The 229-foot-tall (70-meter) rocket will lift off Saturday at 9:54:39 a.m. PST (12:54:39 p.m. EST; 1754:39 GMT) from Vandenberg Air Force Base in California.
Data source: SpaceX
After the rocket’s nine Merlin 1D engines pass an automated health check, the Falcon 9 is released from Space Launch Complex 4-East at Vandenberg Air Force Base, California.
The Falcon 9 rocket reaches Max Q, the point of maximum aerodynamic pressure. The first stage’s nine Merlin 1D engines produce about 1.5 million pounds of thrust at sea level, ramping up to 1.7 million pounds of thrust in vacuum.
The Falcon 9’s nine Merlin 1D engines shut down.
T+0:02:27: Stage 1 Separation
The Falcon 9’s first stage separates from the second stage moments after MECO.

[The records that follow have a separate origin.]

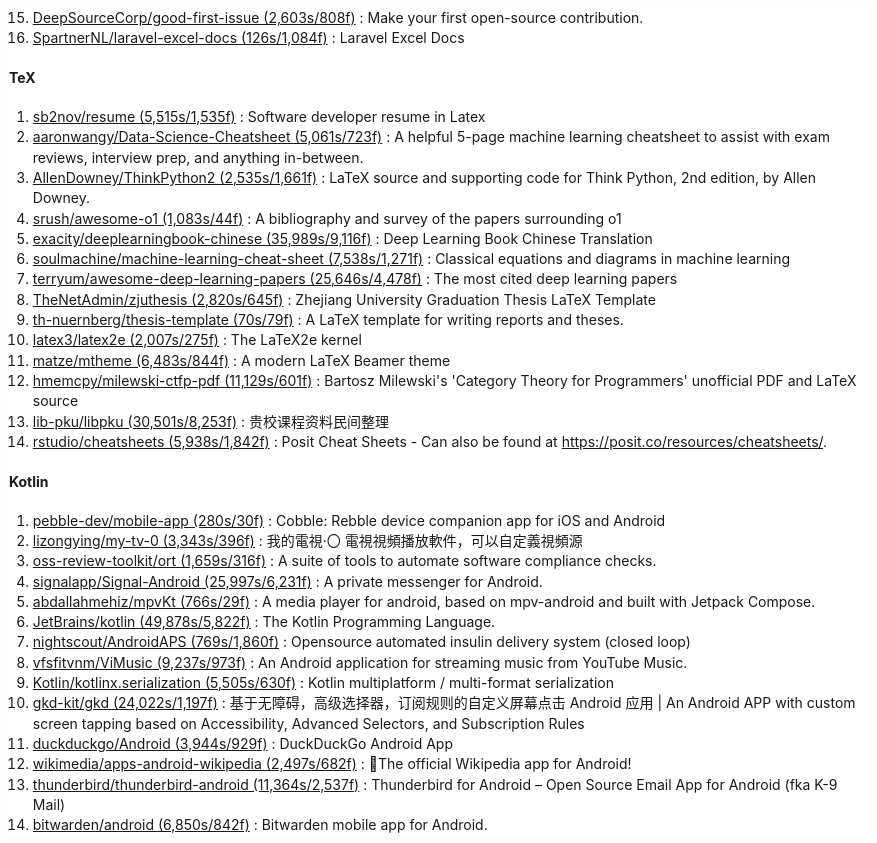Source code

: 15. [DeepSourceCorp/good-first-issue (2,603s/808f)](https://github.com/DeepSourceCorp/good-first-issue) : Make your first open-source contribution.
16. [SpartnerNL/laravel-excel-docs (126s/1,084f)](https://github.com/SpartnerNL/laravel-excel-docs) : Laravel Excel Docs

#### TeX
1. [sb2nov/resume (5,515s/1,535f)](https://github.com/sb2nov/resume) : Software developer resume in Latex
2. [aaronwangy/Data-Science-Cheatsheet (5,061s/723f)](https://github.com/aaronwangy/Data-Science-Cheatsheet) : A helpful 5-page machine learning cheatsheet to assist with exam reviews, interview prep, and anything in-between.
3. [AllenDowney/ThinkPython2 (2,535s/1,661f)](https://github.com/AllenDowney/ThinkPython2) : LaTeX source and supporting code for Think Python, 2nd edition, by Allen Downey.
4. [srush/awesome-o1 (1,083s/44f)](https://github.com/srush/awesome-o1) : A bibliography and survey of the papers surrounding o1
5. [exacity/deeplearningbook-chinese (35,989s/9,116f)](https://github.com/exacity/deeplearningbook-chinese) : Deep Learning Book Chinese Translation
6. [soulmachine/machine-learning-cheat-sheet (7,538s/1,271f)](https://github.com/soulmachine/machine-learning-cheat-sheet) : Classical equations and diagrams in machine learning
7. [terryum/awesome-deep-learning-papers (25,646s/4,478f)](https://github.com/terryum/awesome-deep-learning-papers) : The most cited deep learning papers
8. [TheNetAdmin/zjuthesis (2,820s/645f)](https://github.com/TheNetAdmin/zjuthesis) : Zhejiang University Graduation Thesis LaTeX Template
9. [th-nuernberg/thesis-template (70s/79f)](https://github.com/th-nuernberg/thesis-template) : A LaTeX template for writing reports and theses.
10. [latex3/latex2e (2,007s/275f)](https://github.com/latex3/latex2e) : The LaTeX2e kernel
11. [matze/mtheme (6,483s/844f)](https://github.com/matze/mtheme) : A modern LaTeX Beamer theme
12. [hmemcpy/milewski-ctfp-pdf (11,129s/601f)](https://github.com/hmemcpy/milewski-ctfp-pdf) : Bartosz Milewski's 'Category Theory for Programmers' unofficial PDF and LaTeX source
13. [lib-pku/libpku (30,501s/8,253f)](https://github.com/lib-pku/libpku) : 贵校课程资料民间整理
14. [rstudio/cheatsheets (5,938s/1,842f)](https://github.com/rstudio/cheatsheets) : Posit Cheat Sheets - Can also be found at https://posit.co/resources/cheatsheets/.

#### Kotlin
1. [pebble-dev/mobile-app (280s/30f)](https://github.com/pebble-dev/mobile-app) : Cobble: Rebble device companion app for iOS and Android
2. [lizongying/my-tv-0 (3,343s/396f)](https://github.com/lizongying/my-tv-0) : 我的電視·〇 電視視頻播放軟件，可以自定義視頻源
3. [oss-review-toolkit/ort (1,659s/316f)](https://github.com/oss-review-toolkit/ort) : A suite of tools to automate software compliance checks.
4. [signalapp/Signal-Android (25,997s/6,231f)](https://github.com/signalapp/Signal-Android) : A private messenger for Android.
5. [abdallahmehiz/mpvKt (766s/29f)](https://github.com/abdallahmehiz/mpvKt) : A media player for android, based on mpv-android and built with Jetpack Compose.
6. [JetBrains/kotlin (49,878s/5,822f)](https://github.com/JetBrains/kotlin) : The Kotlin Programming Language.
7. [nightscout/AndroidAPS (769s/1,860f)](https://github.com/nightscout/AndroidAPS) : Opensource automated insulin delivery system (closed loop)
8. [vfsfitvnm/ViMusic (9,237s/973f)](https://github.com/vfsfitvnm/ViMusic) : An Android application for streaming music from YouTube Music.
9. [Kotlin/kotlinx.serialization (5,505s/630f)](https://github.com/Kotlin/kotlinx.serialization) : Kotlin multiplatform / multi-format serialization
10. [gkd-kit/gkd (24,022s/1,197f)](https://github.com/gkd-kit/gkd) : 基于无障碍，高级选择器，订阅规则的自定义屏幕点击 Android 应用 | An Android APP with custom screen tapping based on Accessibility, Advanced Selectors, and Subscription Rules
11. [duckduckgo/Android (3,944s/929f)](https://github.com/duckduckgo/Android) : DuckDuckGo Android App
12. [wikimedia/apps-android-wikipedia (2,497s/682f)](https://github.com/wikimedia/apps-android-wikipedia) : 📱The official Wikipedia app for Android!
13. [thunderbird/thunderbird-android (11,364s/2,537f)](https://github.com/thunderbird/thunderbird-android) : Thunderbird for Android – Open Source Email App for Android (fka K-9 Mail)
14. [bitwarden/android (6,850s/842f)](https://github.com/bitwarden/android) : Bitwarden mobile app for Android.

T+0:02:35: Stage 2 Ignition
The second stage Merlin 1D vacuum engine ignites for an approximately 6-and-a-half-minute burn to inject the Iridium Next satellites into a parking orbit.
T+0:03:15: Fairing Jettison
The 5.2-meter (17.1-foot) diameter payload fairing jettisons once the Falcon 9 rocket ascends through the dense lower atmosphere. The 43-foot-tall fairing is made of two clamshell-like halves composed of carbon fiber with an aluminum honeycomb core.
T+0:07:49: Stage 1 Landing
The Falcon 9 rocket’s first stage booster touches down on SpaceX’s drone ship in the Pacific Ocean.
T+0:09:09: SECO 1
The Merlin 1D vacuum engine turns off after placing the Iridium satellites in a temporary parking orbit, beginning at 43-minute coast in space.
T+0:52:31: Stage 2 Restart
The Falcon 9’s second stage engine ignites again for a 3-second burn to circularize its orbit.
T+0:52:34: SECO 2
The Merlin 1D vacuum engine shuts down after reaching a target orbit about 388 miles (625 kilometers) high with an inclination of 86 degrees.
T+0:59:16: Begin Iridium Deployments
The 1,896-pound (860-kilogram) Iridium Next satellites begin deploying from their two-tier dispenser on the Falcon 9 rocket’s second stage, separating at intervals of approximately every 90 seconds.
T+1:14:16: End Iridium Deployments
The last of the 10 Iridium Next satellites will separate from the rocket.